The comments appeared to signal an abrupt shift in India-Pakistan relations, which had warmed in recent years, and came as Indian authorities named a third suspect in Tuesday's train bombings that killed 200 people and injured 700.

Prime Minister Manmohan Singh told a news conference that the bombers were "supported by elements across the border," a reference to Pakistan.

"If the acts of terrorism are not controlled it is exceedingly difficult for any government to carry forward what may be called the normalization and the peace process," he said.

In an immediate fallout, scheduled talks between the foreign secretaries of the two countries on July 20 appeared to have been scuttled. The talks were to review the progress of the third round of their dialogue process.

Press Trust of India news agency quoted "official sources," a euphemism for top government officials, as saying that there was little possibility of the talks taking place in the wake of the Bombay tragedy.

In Islamabad, Pakistani Foreign Ministry spokeswoman Tasnim Aslam said Singh's accusations were "unsubstantiated and we have already rejected them."

She said the peace process was in the interest of everybody in the region "and that is why we believe that the peace process must be continued and carried forward."

Earlier Friday, Bombay Police Commissioner A.N. Roy said a man known only as Rahil was the third person being sought in connection with the blasts. The photos of two other suspects were released Thursday. The nationalities of the three men have not been given.

Investigators are casting a wide net in their hunt for the assailants, scrutinizing a Pakistan-based Islamic militant network, the Lashkar-e-Tayyaba, along with smaller homegrown groups.

An Indian Home Ministry official said that among the leads being followed by investigators was the possible involvement of the outlawed Students Islamic Movement of India, which may have been aided by Pakistan's Inter-Services Intelligence agency.

The investigation also spread to neighboring Nepal where police said Friday they had arrested two Pakistanis in connection with the seizure of RDX explosives in the country's capital, Katmandu, in 2001. They said the two men are also being investigated for links to the Bombay blasts, CBS News' Ranjan Gupta reports.

In Bombay, during a visit to meet with the bombing victims, a somber Prime Minister Singh said Pakistan had assured India two years ago that its territory "would not be used to promote, encourage, aid and abet terrorism."

"That assurance has to be fulfilled before the peace process and other processes progress," he said, flanked by his interior minister.

Pakistan and India have fought three wars since the partition of the Indian subcontinent in 1947, two of them over the Himalayan region of Kashmir, which is split between the two countries but claimed by both in its entirety.

Investigators are certain, Singh said, that terror cells are operating in Bombay and many other parts of India.

"We are also certain that these terror modules are instigated, inspired and supported by elements across the border, without which they cannot act with such devastating effect. They clearly want to destroy our growing economic strength, to destroy our unity and provoke communal incidents," he said.

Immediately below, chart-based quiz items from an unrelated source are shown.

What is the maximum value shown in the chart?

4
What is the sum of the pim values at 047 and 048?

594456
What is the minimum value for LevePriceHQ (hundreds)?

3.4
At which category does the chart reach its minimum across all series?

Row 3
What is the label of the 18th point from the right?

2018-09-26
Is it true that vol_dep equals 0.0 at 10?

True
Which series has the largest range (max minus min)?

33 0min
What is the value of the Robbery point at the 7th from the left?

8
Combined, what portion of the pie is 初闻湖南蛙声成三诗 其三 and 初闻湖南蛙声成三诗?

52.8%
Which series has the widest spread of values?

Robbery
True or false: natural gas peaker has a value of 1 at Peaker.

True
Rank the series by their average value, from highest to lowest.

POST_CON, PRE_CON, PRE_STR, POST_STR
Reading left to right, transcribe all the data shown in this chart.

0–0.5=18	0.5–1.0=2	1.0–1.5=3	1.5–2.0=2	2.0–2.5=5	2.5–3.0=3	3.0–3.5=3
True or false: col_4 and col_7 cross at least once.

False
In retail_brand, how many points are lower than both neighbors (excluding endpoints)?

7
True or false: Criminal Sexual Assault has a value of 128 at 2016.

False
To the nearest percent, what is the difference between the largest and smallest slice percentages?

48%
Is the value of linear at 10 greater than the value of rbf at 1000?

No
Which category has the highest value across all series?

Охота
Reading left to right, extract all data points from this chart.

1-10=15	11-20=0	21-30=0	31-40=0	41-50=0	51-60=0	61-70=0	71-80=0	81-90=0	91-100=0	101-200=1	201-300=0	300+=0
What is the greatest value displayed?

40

Singh, however, did not say what sort of support India believes terrorists receive from Pakistan, whether it is the moral support that Islamabad has long acknowledged giving Kashmiri separatists or the technical assistance, training and funding that many here believe Pakistan provides to an array of militant groups.

Pakistan denies stoking terror in India or fanning militancy in Kashmir.

The Indian Express newspaper said in an editorial that India must rethink the wisdom of dealing with Pakistan President Pervez Musharraf.

"He has failed to keep his word on ending cross-border terrorism. So India must ask itself whether he is any longer a credible interlocutor."

Press Trust of India on Friday reported that forensic tests from the wrecked trains were pointing toward the use of lower-grade industrial explosives, such as dynamite, or even simple chemical explosives, like ammonium nitrate, and not RDX as previously believed.

PTI said the use of such common explosives would indicate smaller, local groups carried out the blasts, not more sophisticated and better equipped networks, such as Lashkar, which has already denied a hand.